Exercise:
Only the lines from the one containing "[12] A. Schilling" through the end of the data below should be copied, each exactly as written and with both ends kept.

Information given:
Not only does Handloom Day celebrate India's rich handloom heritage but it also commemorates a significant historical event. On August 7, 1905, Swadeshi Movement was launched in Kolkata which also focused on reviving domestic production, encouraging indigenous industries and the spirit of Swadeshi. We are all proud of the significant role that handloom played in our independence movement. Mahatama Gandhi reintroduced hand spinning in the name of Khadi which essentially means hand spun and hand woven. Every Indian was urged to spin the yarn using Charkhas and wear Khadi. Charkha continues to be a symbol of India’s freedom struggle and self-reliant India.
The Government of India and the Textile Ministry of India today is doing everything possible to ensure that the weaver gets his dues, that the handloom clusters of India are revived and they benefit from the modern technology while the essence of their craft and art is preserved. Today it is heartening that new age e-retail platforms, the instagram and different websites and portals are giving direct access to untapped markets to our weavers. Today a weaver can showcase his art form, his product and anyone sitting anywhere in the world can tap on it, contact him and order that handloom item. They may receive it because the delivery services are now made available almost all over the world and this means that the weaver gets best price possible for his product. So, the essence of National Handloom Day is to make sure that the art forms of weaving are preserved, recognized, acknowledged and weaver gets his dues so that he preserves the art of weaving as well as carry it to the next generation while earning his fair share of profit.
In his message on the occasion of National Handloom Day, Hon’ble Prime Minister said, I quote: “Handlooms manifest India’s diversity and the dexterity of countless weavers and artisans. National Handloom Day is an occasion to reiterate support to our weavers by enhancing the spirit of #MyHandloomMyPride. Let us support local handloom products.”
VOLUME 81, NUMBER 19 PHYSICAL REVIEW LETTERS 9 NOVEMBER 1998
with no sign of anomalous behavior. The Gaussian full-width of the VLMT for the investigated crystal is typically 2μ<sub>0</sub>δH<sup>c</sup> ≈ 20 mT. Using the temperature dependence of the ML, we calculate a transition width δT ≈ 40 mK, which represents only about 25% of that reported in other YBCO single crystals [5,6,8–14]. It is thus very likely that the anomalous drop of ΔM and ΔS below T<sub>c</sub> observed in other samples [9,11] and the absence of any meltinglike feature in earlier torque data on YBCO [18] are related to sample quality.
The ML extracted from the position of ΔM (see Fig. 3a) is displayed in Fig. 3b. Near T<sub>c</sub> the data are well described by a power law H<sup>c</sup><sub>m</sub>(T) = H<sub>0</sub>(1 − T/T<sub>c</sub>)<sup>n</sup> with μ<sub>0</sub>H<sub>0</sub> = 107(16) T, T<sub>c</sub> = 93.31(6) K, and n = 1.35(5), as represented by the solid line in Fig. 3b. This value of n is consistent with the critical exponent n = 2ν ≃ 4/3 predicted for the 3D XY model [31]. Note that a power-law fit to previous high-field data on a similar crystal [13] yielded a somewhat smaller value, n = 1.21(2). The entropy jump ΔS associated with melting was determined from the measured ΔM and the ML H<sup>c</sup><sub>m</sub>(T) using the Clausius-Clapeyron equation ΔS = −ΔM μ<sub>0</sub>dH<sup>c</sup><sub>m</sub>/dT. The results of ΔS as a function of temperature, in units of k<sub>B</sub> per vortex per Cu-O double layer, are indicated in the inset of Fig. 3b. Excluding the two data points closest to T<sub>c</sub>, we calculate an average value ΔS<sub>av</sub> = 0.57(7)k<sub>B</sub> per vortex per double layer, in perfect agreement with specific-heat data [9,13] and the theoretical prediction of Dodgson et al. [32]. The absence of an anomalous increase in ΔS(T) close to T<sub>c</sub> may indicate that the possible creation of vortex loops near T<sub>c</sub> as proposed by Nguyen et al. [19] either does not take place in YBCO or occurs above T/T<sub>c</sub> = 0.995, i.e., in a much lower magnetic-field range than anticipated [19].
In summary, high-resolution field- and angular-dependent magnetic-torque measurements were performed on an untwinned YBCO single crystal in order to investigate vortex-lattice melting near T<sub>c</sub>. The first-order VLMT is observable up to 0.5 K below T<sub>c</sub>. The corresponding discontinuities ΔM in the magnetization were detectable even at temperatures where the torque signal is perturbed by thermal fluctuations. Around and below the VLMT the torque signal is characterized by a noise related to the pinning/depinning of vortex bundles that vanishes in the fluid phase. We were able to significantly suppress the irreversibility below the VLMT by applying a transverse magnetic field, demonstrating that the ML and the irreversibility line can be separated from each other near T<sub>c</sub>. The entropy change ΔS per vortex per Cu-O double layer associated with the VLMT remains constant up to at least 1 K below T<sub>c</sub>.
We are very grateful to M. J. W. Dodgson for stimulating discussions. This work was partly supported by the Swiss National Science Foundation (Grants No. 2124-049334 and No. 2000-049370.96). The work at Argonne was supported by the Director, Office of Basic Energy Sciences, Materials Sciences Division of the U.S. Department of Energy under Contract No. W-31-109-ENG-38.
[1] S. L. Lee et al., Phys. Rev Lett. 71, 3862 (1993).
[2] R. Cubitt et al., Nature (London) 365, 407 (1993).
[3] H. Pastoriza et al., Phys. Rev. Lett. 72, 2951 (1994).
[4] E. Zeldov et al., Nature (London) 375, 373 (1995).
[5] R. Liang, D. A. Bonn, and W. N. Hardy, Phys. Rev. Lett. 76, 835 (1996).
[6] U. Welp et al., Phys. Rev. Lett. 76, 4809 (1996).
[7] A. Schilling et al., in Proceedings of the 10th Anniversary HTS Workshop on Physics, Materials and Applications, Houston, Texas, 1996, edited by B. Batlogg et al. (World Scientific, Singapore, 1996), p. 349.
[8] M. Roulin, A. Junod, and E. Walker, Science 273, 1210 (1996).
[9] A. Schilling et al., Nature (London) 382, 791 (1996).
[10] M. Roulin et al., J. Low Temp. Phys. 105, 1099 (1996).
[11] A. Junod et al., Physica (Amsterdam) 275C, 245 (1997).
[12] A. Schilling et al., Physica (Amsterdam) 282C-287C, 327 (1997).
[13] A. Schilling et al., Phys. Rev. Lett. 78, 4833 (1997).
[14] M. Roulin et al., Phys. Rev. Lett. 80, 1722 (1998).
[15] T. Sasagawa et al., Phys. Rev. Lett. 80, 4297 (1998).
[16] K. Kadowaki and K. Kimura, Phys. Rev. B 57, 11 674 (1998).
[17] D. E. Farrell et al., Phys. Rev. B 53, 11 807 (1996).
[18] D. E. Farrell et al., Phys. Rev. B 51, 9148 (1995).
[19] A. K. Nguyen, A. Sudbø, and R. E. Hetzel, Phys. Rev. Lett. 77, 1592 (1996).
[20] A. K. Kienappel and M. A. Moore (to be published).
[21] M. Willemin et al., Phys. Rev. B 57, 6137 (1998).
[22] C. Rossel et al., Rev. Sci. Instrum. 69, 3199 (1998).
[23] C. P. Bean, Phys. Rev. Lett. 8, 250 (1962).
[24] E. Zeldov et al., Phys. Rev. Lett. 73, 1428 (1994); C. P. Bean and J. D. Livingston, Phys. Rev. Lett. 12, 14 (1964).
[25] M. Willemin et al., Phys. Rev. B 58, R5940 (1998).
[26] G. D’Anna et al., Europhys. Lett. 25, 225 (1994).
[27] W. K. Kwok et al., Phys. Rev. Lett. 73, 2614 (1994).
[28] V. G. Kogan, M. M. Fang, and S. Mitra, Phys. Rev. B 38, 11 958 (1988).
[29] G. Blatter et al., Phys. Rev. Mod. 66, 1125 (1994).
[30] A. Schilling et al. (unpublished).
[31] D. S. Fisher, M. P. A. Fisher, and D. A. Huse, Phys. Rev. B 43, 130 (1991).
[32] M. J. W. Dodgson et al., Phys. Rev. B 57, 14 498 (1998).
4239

Exercise solution:
[12] A. Schilling et al., Physica (Amsterdam) 282C-287C, 327 (1997).
[13] A. Schilling et al., Phys. Rev. Lett. 78, 4833 (1997).
[14] M. Roulin et al., Phys. Rev. Lett. 80, 1722 (1998).
[15] T. Sasagawa et al., Phys. Rev. Lett. 80, 4297 (1998).
[16] K. Kadowaki and K. Kimura, Phys. Rev. B 57, 11 674 (1998).
[17] D. E. Farrell et al., Phys. Rev. B 53, 11 807 (1996).
[18] D. E. Farrell et al., Phys. Rev. B 51, 9148 (1995).
[19] A. K. Nguyen, A. Sudbø, and R. E. Hetzel, Phys. Rev. Lett. 77, 1592 (1996).
[20] A. K. Kienappel and M. A. Moore (to be published).
[21] M. Willemin et al., Phys. Rev. B 57, 6137 (1998).
[22] C. Rossel et al., Rev. Sci. Instrum. 69, 3199 (1998).
[23] C. P. Bean, Phys. Rev. Lett. 8, 250 (1962).
[24] E. Zeldov et al., Phys. Rev. Lett. 73, 1428 (1994); C. P. Bean and J. D. Livingston, Phys. Rev. Lett. 12, 14 (1964).
[25] M. Willemin et al., Phys. Rev. B 58, R5940 (1998).
[26] G. D’Anna et al., Europhys. Lett. 25, 225 (1994).
[27] W. K. Kwok et al., Phys. Rev. Lett. 73, 2614 (1994).
[28] V. G. Kogan, M. M. Fang, and S. Mitra, Phys. Rev. B 38, 11 958 (1988).
[29] G. Blatter et al., Phys. Rev. Mod. 66, 1125 (1994).
[30] A. Schilling et al. (unpublished).
[31] D. S. Fisher, M. P. A. Fisher, and D. A. Huse, Phys. Rev. B 43, 130 (1991).
[32] M. J. W. Dodgson et al., Phys. Rev. B 57, 14 498 (1998).
4239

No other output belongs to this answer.